Skocz do zawartości


Zdjęcie

Déjà vu i coś jeszcze


  • Zaloguj się, aby dodać odpowiedź
1 odpowiedź w tym temacie

#1

przemo0924.
  • Postów: 1
  • Tematów: 1
Reputacja neutralna
Reputacja

Napisano

Jakiś czas temu miałem dziwne doświadczenia, które najbardziej pasują do opisu efektu Déjà vu. Mianowicie podczas jakich normalnych sytuacji (nie stresujących czy ze szczególnymi emocjami) miałem nieodparte wrażenie że to już kiedyś było. Wiedziałem co za chwile powiem i nawet jaka bedzie reakcja drugiej osoby. Nawet w takim momencie chcę zrobić coś innego jednak mimowolnie postękuje tak jak w "wizji". Zakres tej wizji to kilka sekund przed teraźniejszością i następnie właśnie dziwne uczucie, że mam świadomość o chwili, która zaraz się wydarzy.
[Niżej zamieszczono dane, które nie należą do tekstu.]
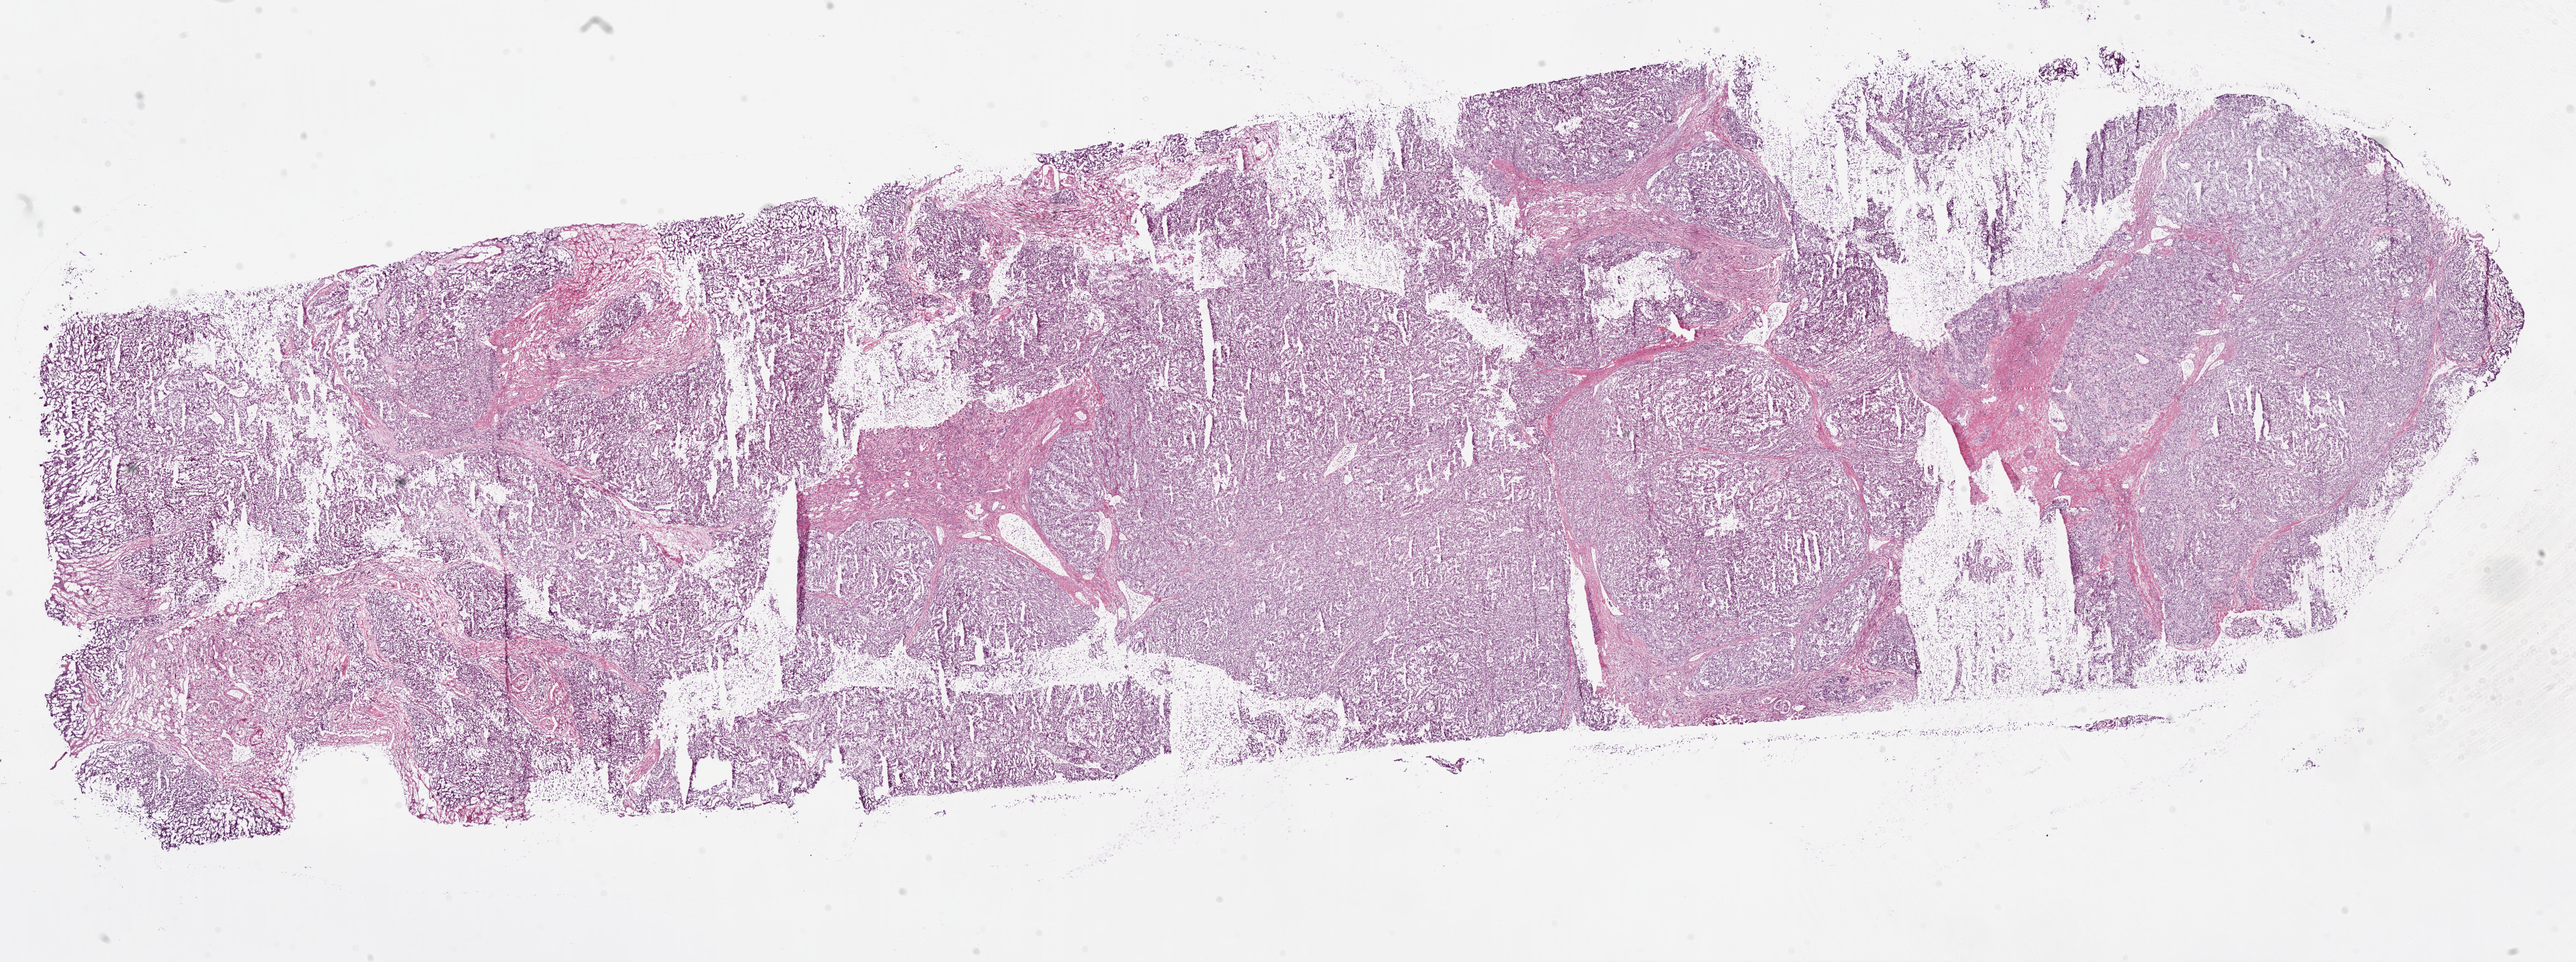
Whole-slide histology image, Hematoxylin and eosin (H&E) stained, a low-resolution overview of the entire scanned area, about 30.5 x 11.4 mm. Frozen section from the bottom of the tissue portion. Sample: primary tumour, kidney. Female patient; age at initial diagnosis 65 years. Histologic grade: G4 (undifferentiated). Pathologist review of this section (percent, as recorded): tumour cells 85%, tumour nuclei 85%, normal cells 0%, stromal cells 15%, necrosis 0%.
* AJCC pathologic stage: IV
* laterality: right
* diagnosis: Clear cell adenocarcinoma, NOS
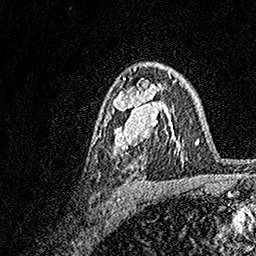
Breast MRI, one axial slice. Position 102 of 158 along the scan axis. Cropped to one breast. Dynamic contrast-enhanced series, time point 2 of 7 at this slice position (early post-contrast). 1.5 T. TE 3.5 ms, TR 7.2 ms. 1 mm slice thickness. 256 × 256 image matrix. Female patient.
Annotated regions visible in this slice (semi-automatic segmentation, software-assisted and operator-edited):
- enhancing-tissue mask used for the functional tumour volume (all voxels passing the contrast-enhancement thresholds inside the analysis volume; usually the tumour): bounding box (x1, y1, x2, y2) in pixels: (110, 74, 175, 156)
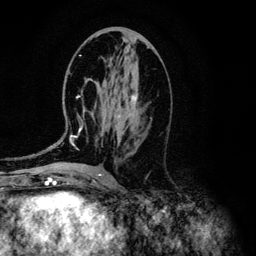
Breast MRI (dynamic contrast-enhanced), one axial slice; slice 58 of 134 in the series (ordered by position); cropped to one breast; dynamic contrast-enhanced series, time point 2 of 6 at this slice position (early post-contrast); 3 T; TE 4.2 ms, TR 7.9 ms; 256 × 256 image matrix, field of view 170 × 170 mm. Female patient.
Annotated regions visible in this slice (semi-automatically segmented with operator editing):
- enhancing-tissue mask used for the functional tumour volume (all voxels passing the contrast-enhancement thresholds inside the analysis volume; usually the tumour): bounding box (x1, y1, x2, y2) in pixels: (70, 55, 138, 146)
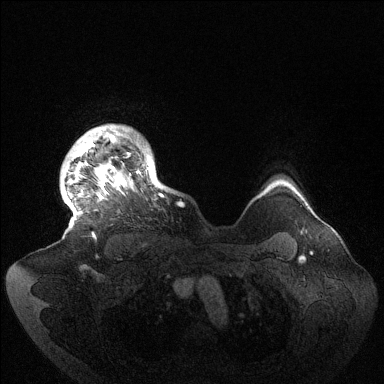
Breast MRI (dynamic contrast-enhanced), one axial slice; position 120 of 144 along the scan axis; dynamic contrast-enhanced series, time point 2 of 6 at this slice position (early post-contrast); 1.5 T; TE 1.5 ms, TR 4.6 ms; 1.2 mm slice thickness; 384 × 384 image matrix, field of view 420 × 420 mm. Female patient.
Structures marked on this image (semi-automatically segmented with operator editing):
- enhancing-tissue mask used for the functional tumour volume (all voxels passing the contrast-enhancement thresholds inside the analysis volume; usually the tumour): bounding box [x1, y1, x2, y2] px = [64, 127, 163, 238]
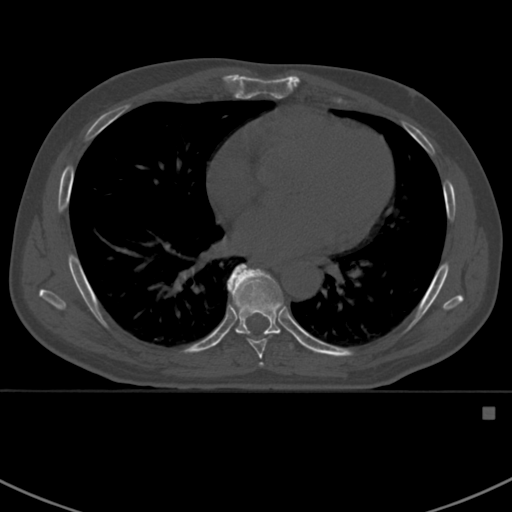
CT including the spine, one axial slice; slice 408 of 412 in the series (ordered by position); 120 kVp; bone window (W 1800 / L 400 HU); 1.5 mm slice thickness; 512 × 512 image matrix, field of view 358 × 358 mm. Male patient, age 59 years. Case-level facts recorded for this patient, not image findings: primary cancer: prostate.
Outlined on this slice (semi-automatically segmented with operator editing):
- T7 vertebra: bounding box <228,281,272,367> (left, top, right, bottom; pixels)
- T8 vertebra: <229,264,294,350>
Nawet zacząłem myśleś o zapisywaniu szczegółów, ale gdy to odkładałem to póżniej już zapominałem wszystko.

Inna rzecz, którą chciałem opisać to nieszczęścia, które spotykają osoby, które nie darzę sympatią. Osoba, która w sumie najbardziej mnie irytowała, popełniła w niewyjaśnionych okolicznościach samobójstwo. Inna zginęła w wypadku samochodowym. Ja z natury jestem opanowany i nie było między nami agresywnej konfrontacji. Poprosu taka była moja wewnętrzna, nieprzychylna ocena tych osób.

Mam nadzieję że to wszystko przypadek. Nie cierpię na epilepsję, ani inne choroby psychiczne. Przynajmniej ich nie zdjagnozowano.
  • 0

#2

Nic_nowego.
  • Postów: 140
  • Tematów: 2
  • Płeć:Mężczyzna
Reputacja ponadprzeciętna
Reputacja

Napisano

Jakiś czas temu miałem dziwne doświadczenia, które najbardziej pasują do opisu efektu Déjà vu. Mianowicie podczas jakich normalnych sytuacji (nie stresujących czy ze szczególnymi emocjami) miałem nieodparte wrażenie że to już kiedyś było. Wiedziałem co za chwile powiem i nawet jaka bedzie reakcja drugiej osoby. Nawet w takim momencie chcę zrobić coś innego jednak mimowolnie postękuje tak jak w "wizji". Zakres tej wizji to kilka sekund przed teraźniejszością i następnie właśnie dziwne uczucie, że mam świadomość o chwili, która zaraz się wydarzy. Nawet zacząłem myśleś o zapisywaniu szczegółów, ale gdy to odkładałem to póżniej już zapominałem wszystko.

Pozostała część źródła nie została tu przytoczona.